[WHAT THE TASK ASKS] Quote each of the lines below word for word, leaving out the pictures.

[DATASET CONTENT]
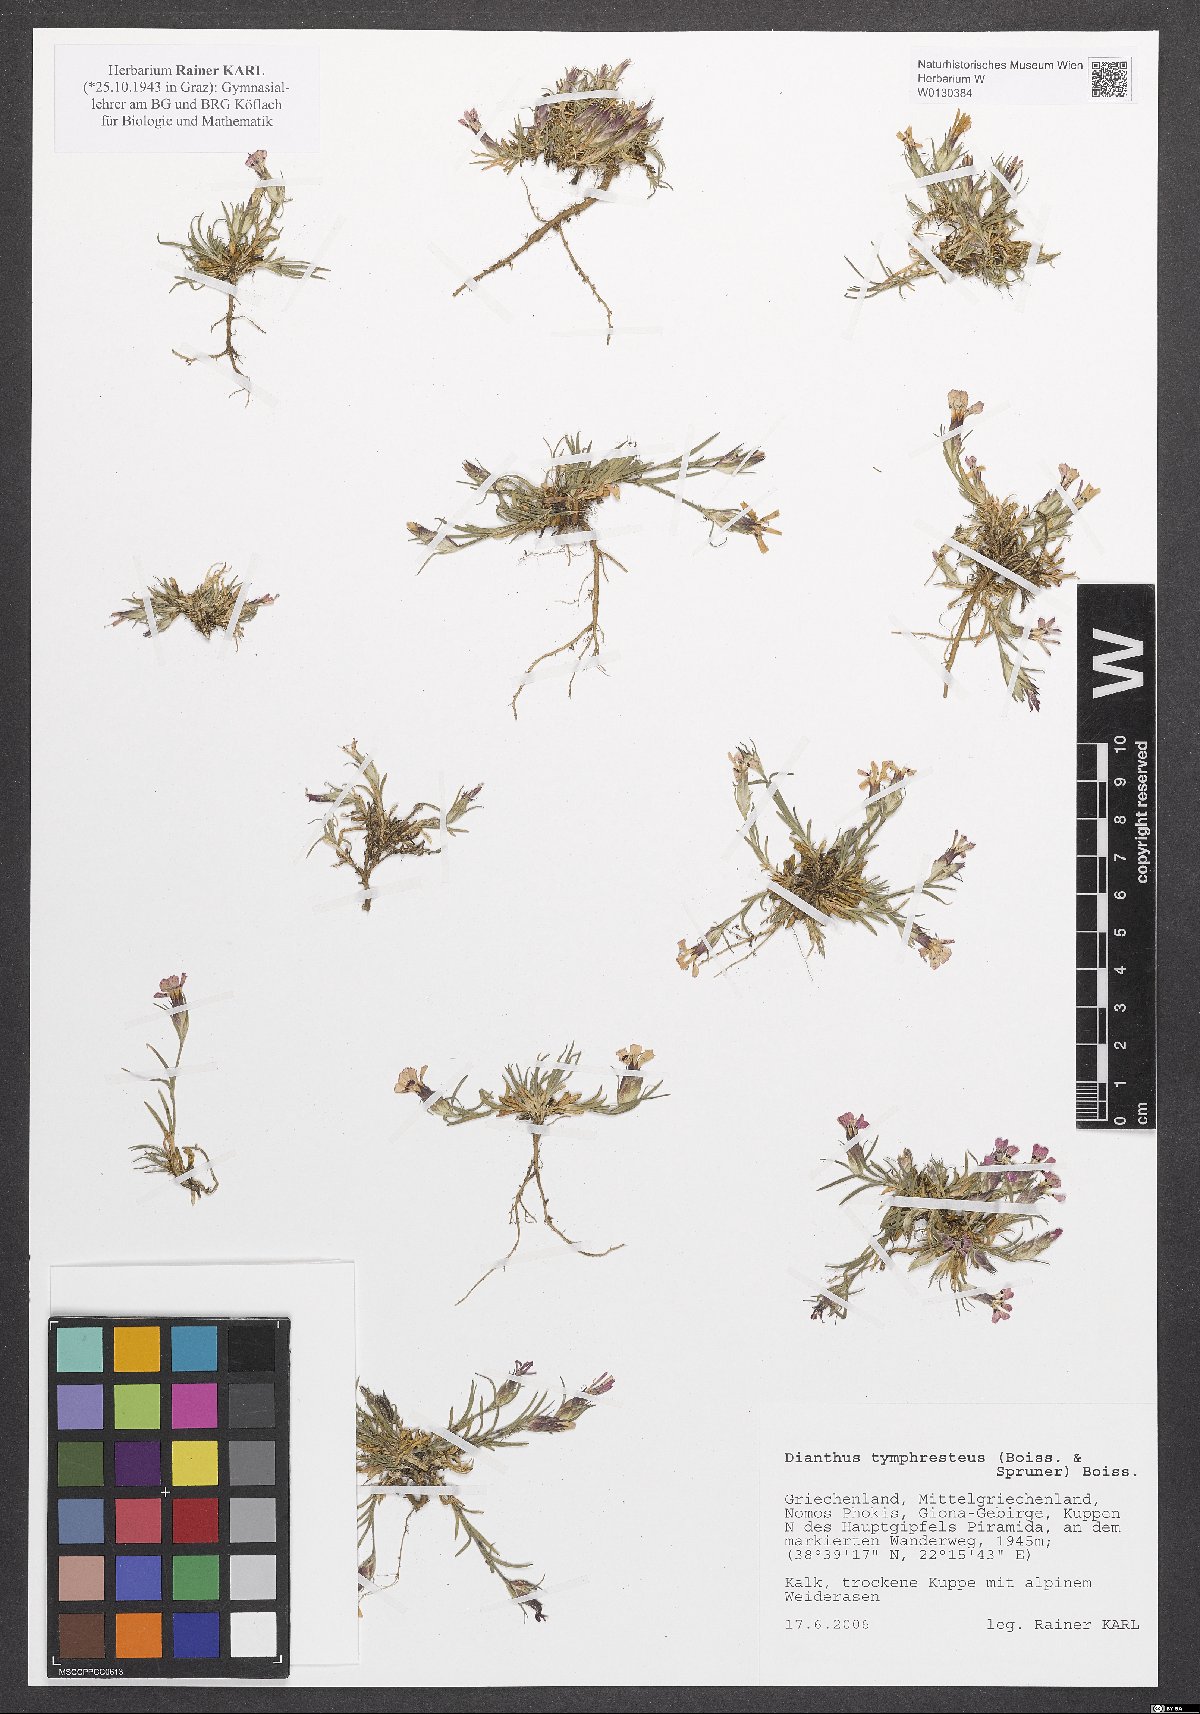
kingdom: Plantae
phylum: Tracheophyta
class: Magnoliopsida
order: Caryophyllales
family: Caryophyllaceae
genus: Dianthus
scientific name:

[SOLUTION TO THIS EXERCISE]
kingdom: Plantae
phylum: Tracheophyta
class: Magnoliopsida
order: Caryophyllales
family: Caryophyllaceae
genus: Dianthus
scientific name:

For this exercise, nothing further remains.